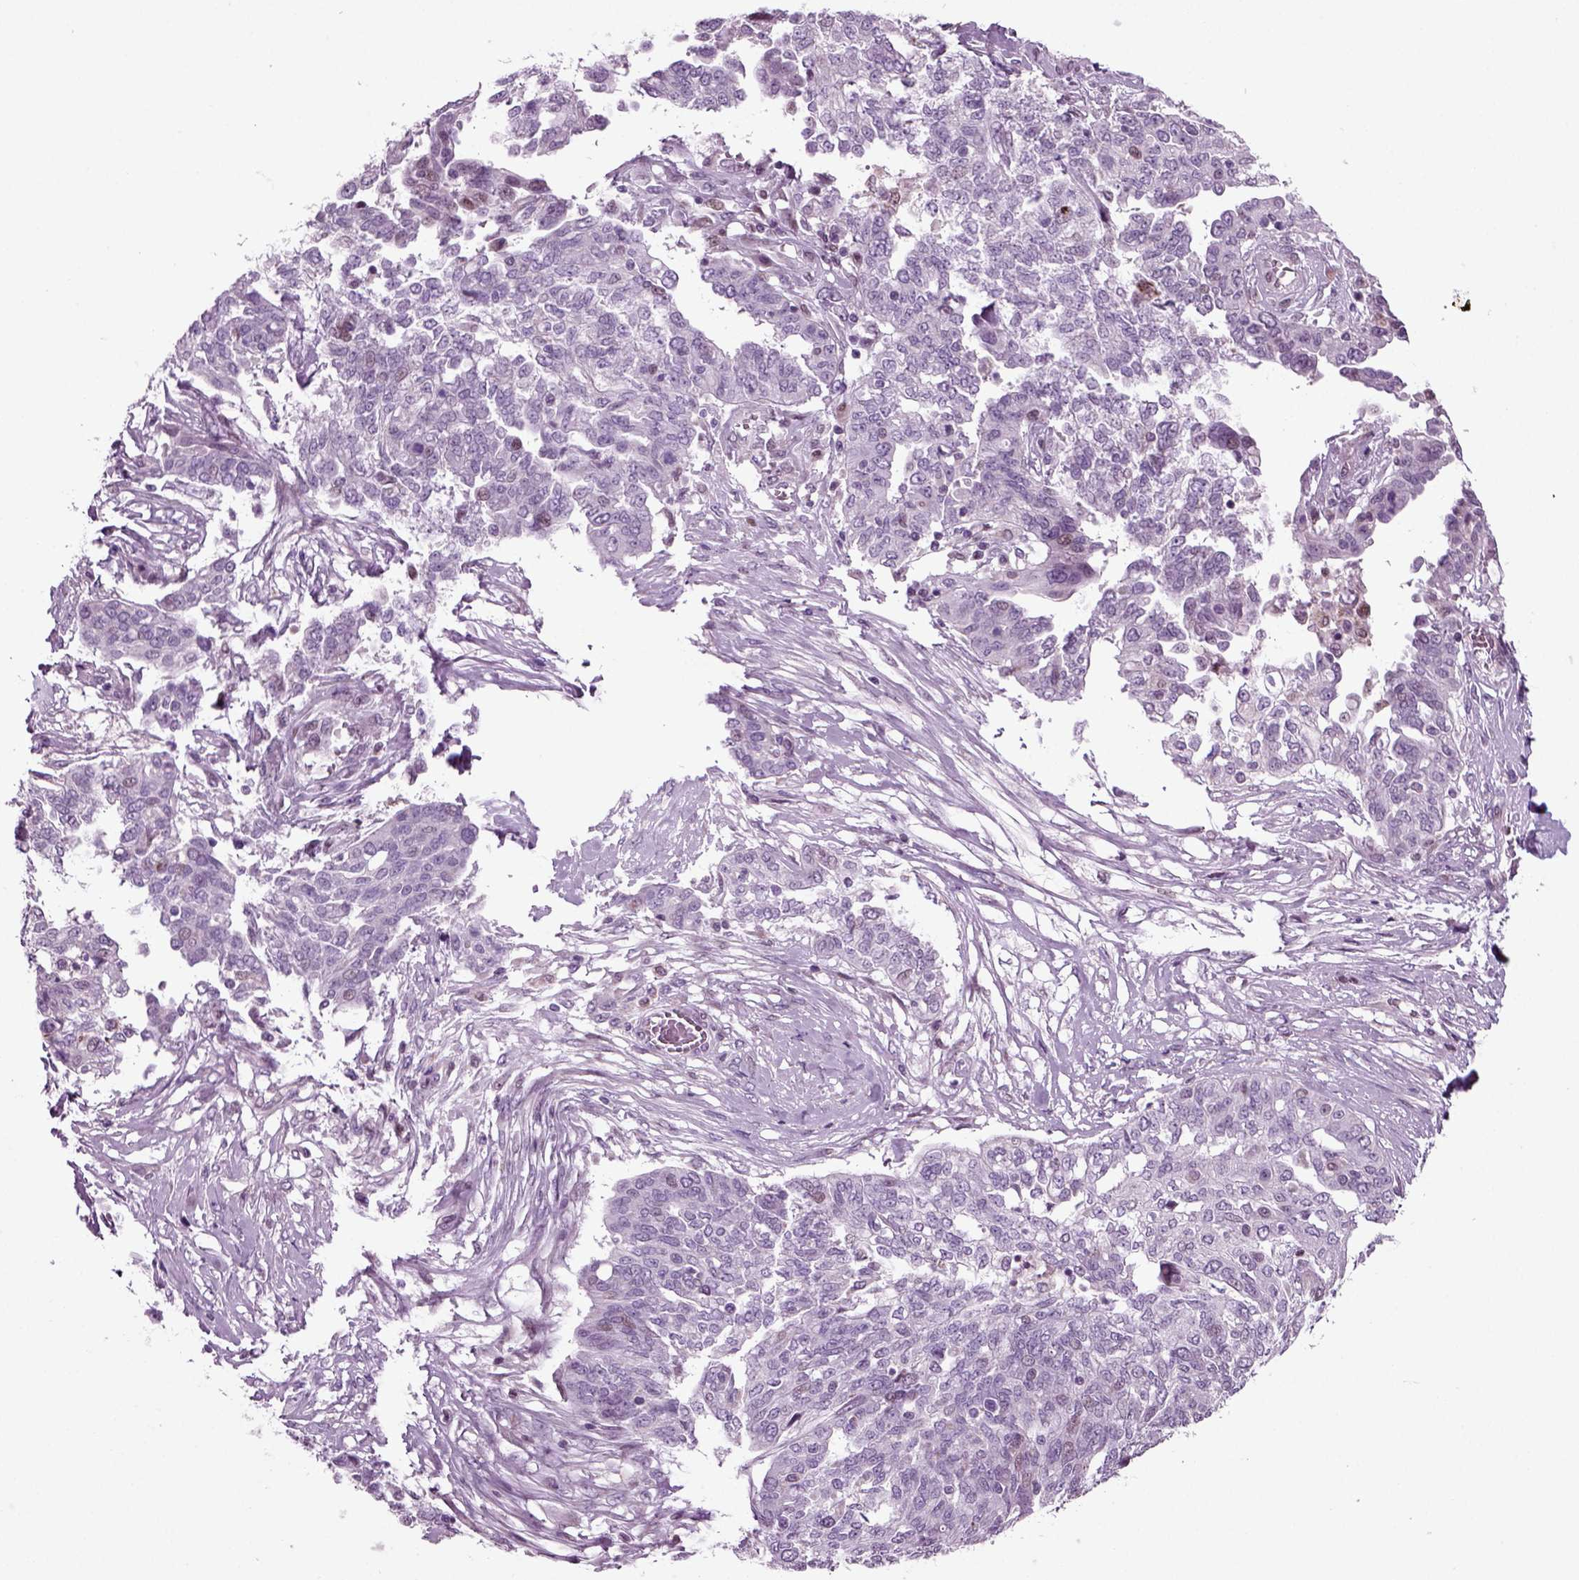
{"staining": {"intensity": "negative", "quantity": "none", "location": "none"}, "tissue": "ovarian cancer", "cell_type": "Tumor cells", "image_type": "cancer", "snomed": [{"axis": "morphology", "description": "Cystadenocarcinoma, serous, NOS"}, {"axis": "topography", "description": "Ovary"}], "caption": "Immunohistochemistry (IHC) of human serous cystadenocarcinoma (ovarian) displays no positivity in tumor cells.", "gene": "ARID3A", "patient": {"sex": "female", "age": 67}}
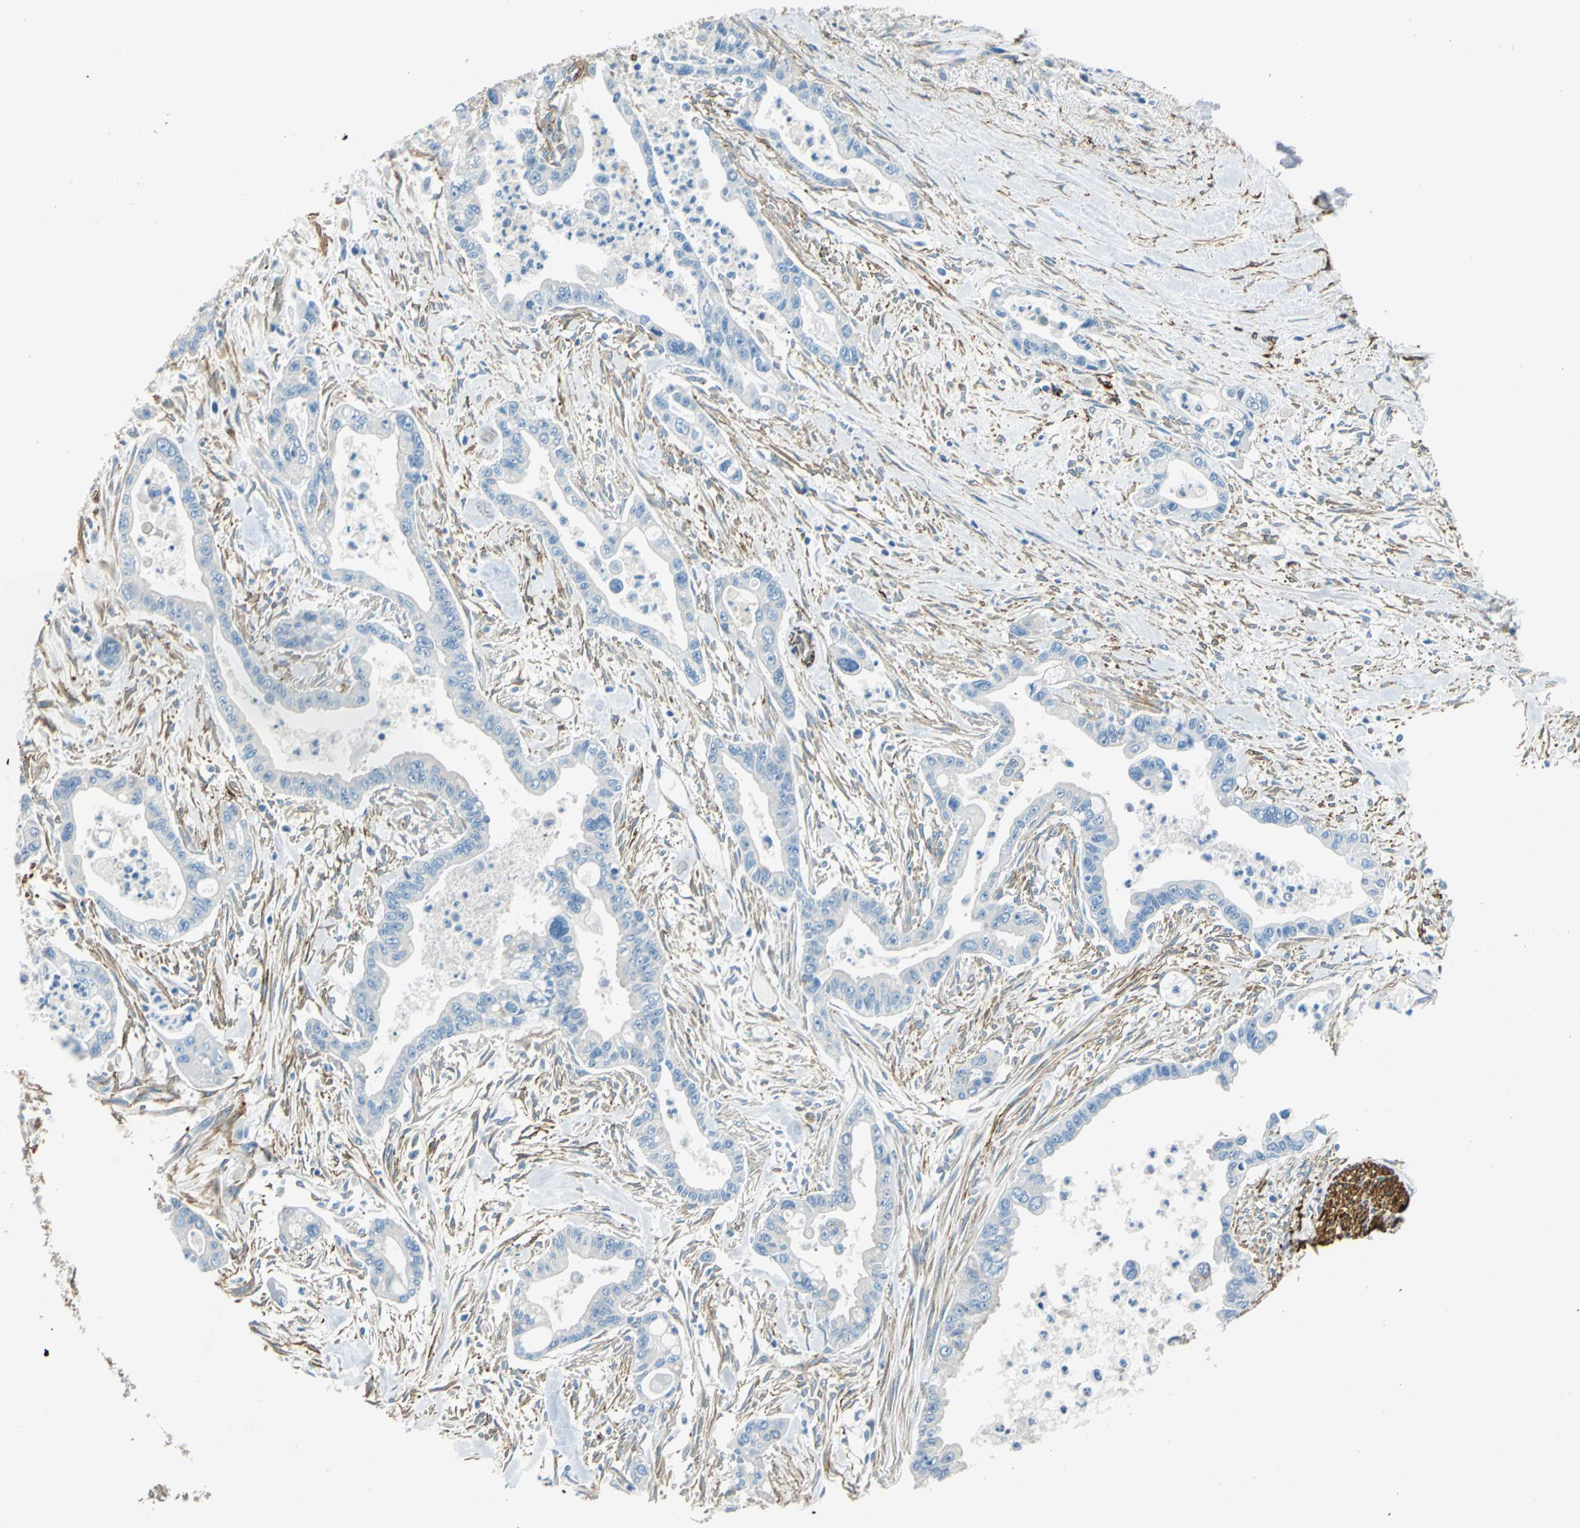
{"staining": {"intensity": "negative", "quantity": "none", "location": "none"}, "tissue": "pancreatic cancer", "cell_type": "Tumor cells", "image_type": "cancer", "snomed": [{"axis": "morphology", "description": "Adenocarcinoma, NOS"}, {"axis": "topography", "description": "Pancreas"}], "caption": "IHC of pancreatic adenocarcinoma shows no positivity in tumor cells.", "gene": "AKAP12", "patient": {"sex": "male", "age": 70}}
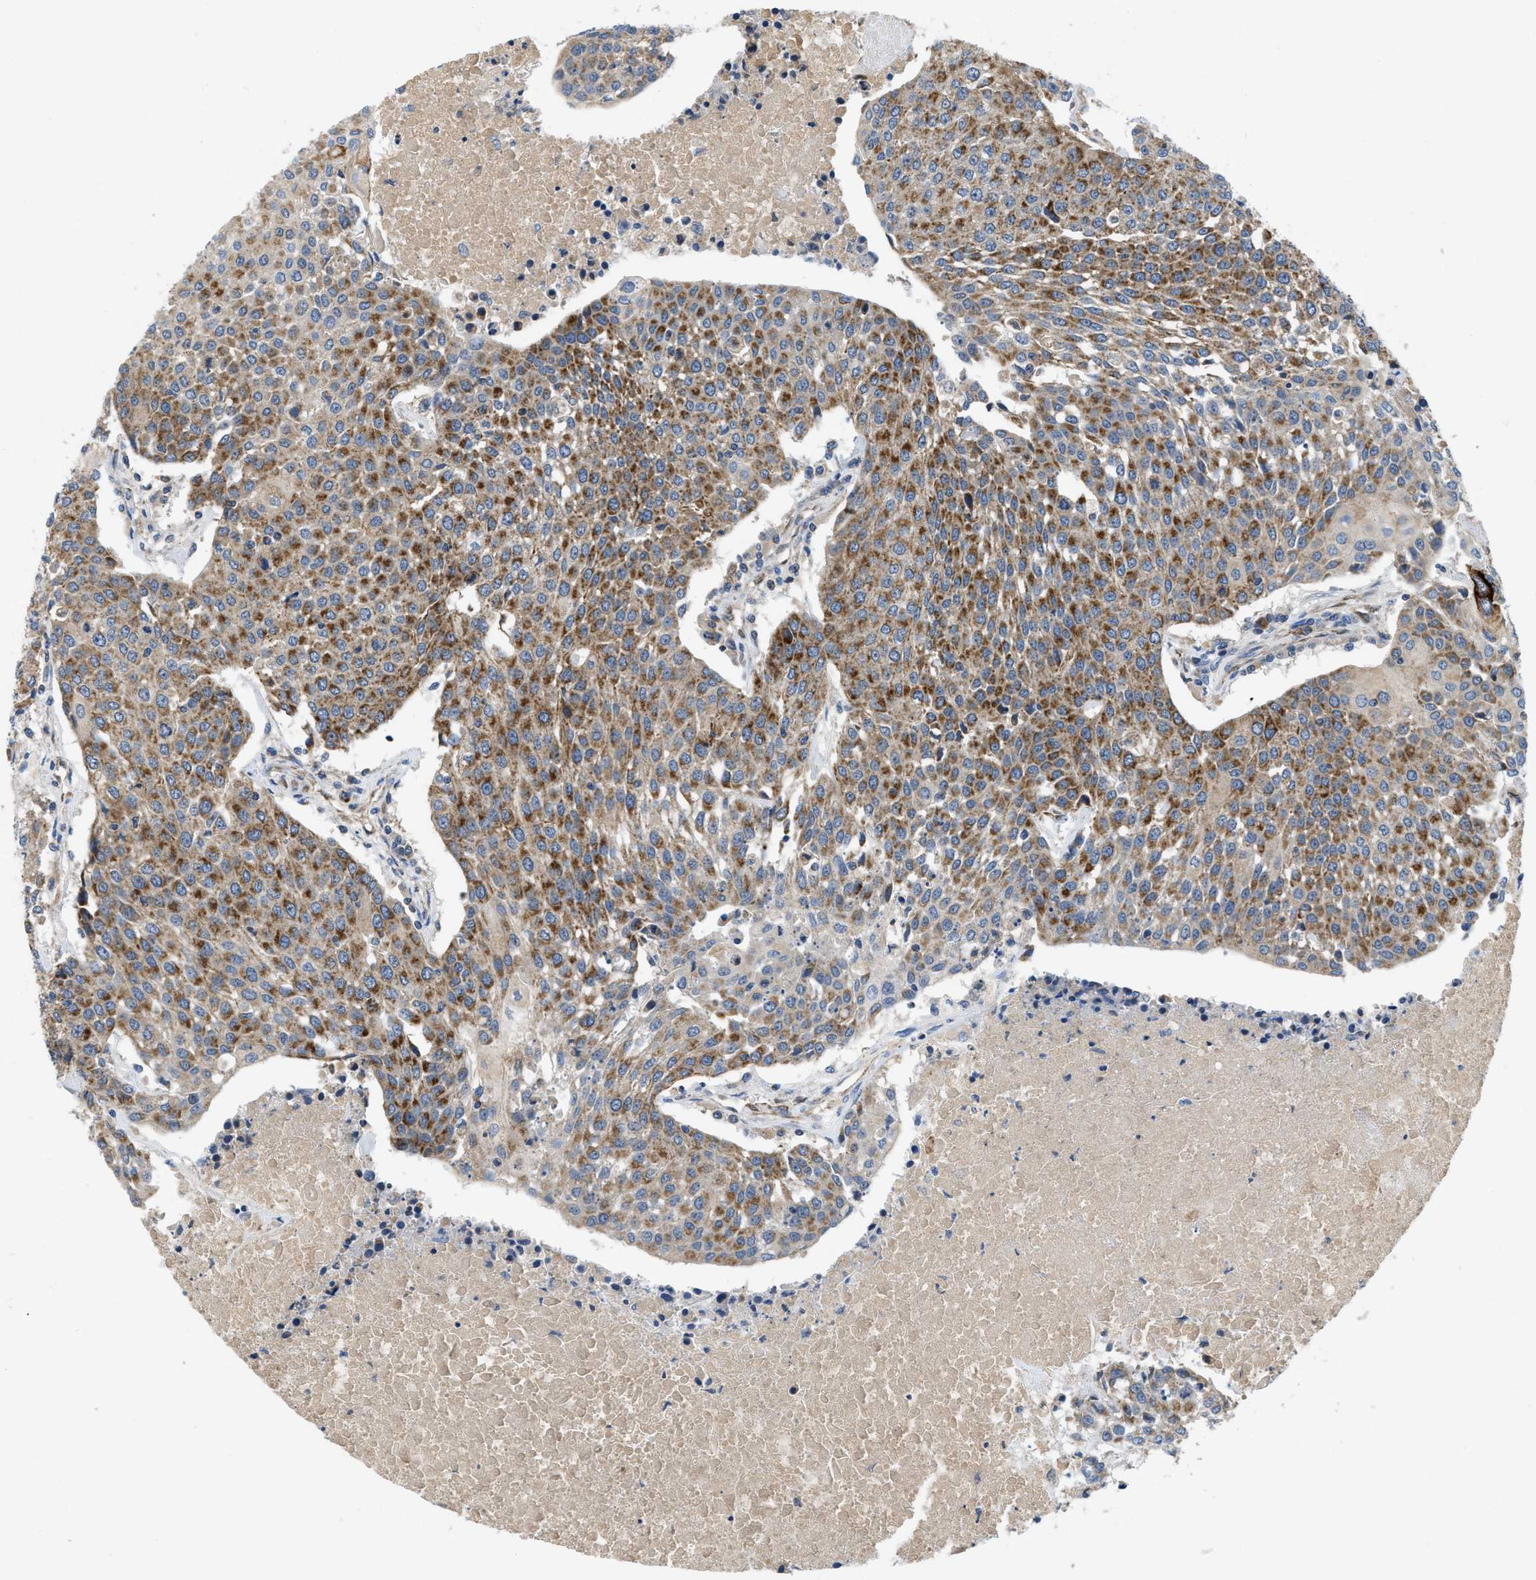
{"staining": {"intensity": "moderate", "quantity": ">75%", "location": "cytoplasmic/membranous"}, "tissue": "urothelial cancer", "cell_type": "Tumor cells", "image_type": "cancer", "snomed": [{"axis": "morphology", "description": "Urothelial carcinoma, High grade"}, {"axis": "topography", "description": "Urinary bladder"}], "caption": "Protein expression analysis of urothelial carcinoma (high-grade) reveals moderate cytoplasmic/membranous positivity in approximately >75% of tumor cells. (IHC, brightfield microscopy, high magnification).", "gene": "PNKD", "patient": {"sex": "female", "age": 85}}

TASK OBJECTIVE:
The answer is the listing above repeated verbatim, minus its images.

TASK RESPONSE:
{"staining": {"intensity": "negative", "quantity": "none", "location": "none"}, "tissue": "ovarian cancer", "cell_type": "Tumor cells", "image_type": "cancer", "snomed": [{"axis": "morphology", "description": "Cystadenocarcinoma, serous, NOS"}, {"axis": "topography", "description": "Ovary"}], "caption": "Immunohistochemistry (IHC) of human serous cystadenocarcinoma (ovarian) displays no positivity in tumor cells.", "gene": "ARID3A", "patient": {"sex": "female", "age": 67}}
{"staining": {"intensity": "negative", "quantity": "none", "location": "none"}, "tissue": "pancreatic cancer", "cell_type": "Tumor cells", "image_type": "cancer", "snomed": [{"axis": "morphology", "description": "Adenocarcinoma, NOS"}, {"axis": "topography", "description": "Pancreas"}], "caption": "IHC of pancreatic adenocarcinoma shows no positivity in tumor cells.", "gene": "AKAP12", "patient": {"sex": "male", "age": 70}}
{"staining": {"intensity": "moderate", "quantity": ">75%", "location": "cytoplasmic/membranous"}, "tissue": "urothelial cancer", "cell_type": "Tumor cells", "image_type": "cancer", "snomed": [{"axis": "morphology", "description": "Urothelial carcinoma, High grade"}, {"axis": "topography", "description": "Urinary bladder"}], "caption": "Protein expression analysis of urothelial carcinoma (high-grade) reveals moderate cytoplasmic/membranous positivity in approximately >75% of tumor cells. (IHC, brightfield microscopy, high magnification).", "gene": "PNKD", "patient": {"sex": "female", "age": 85}}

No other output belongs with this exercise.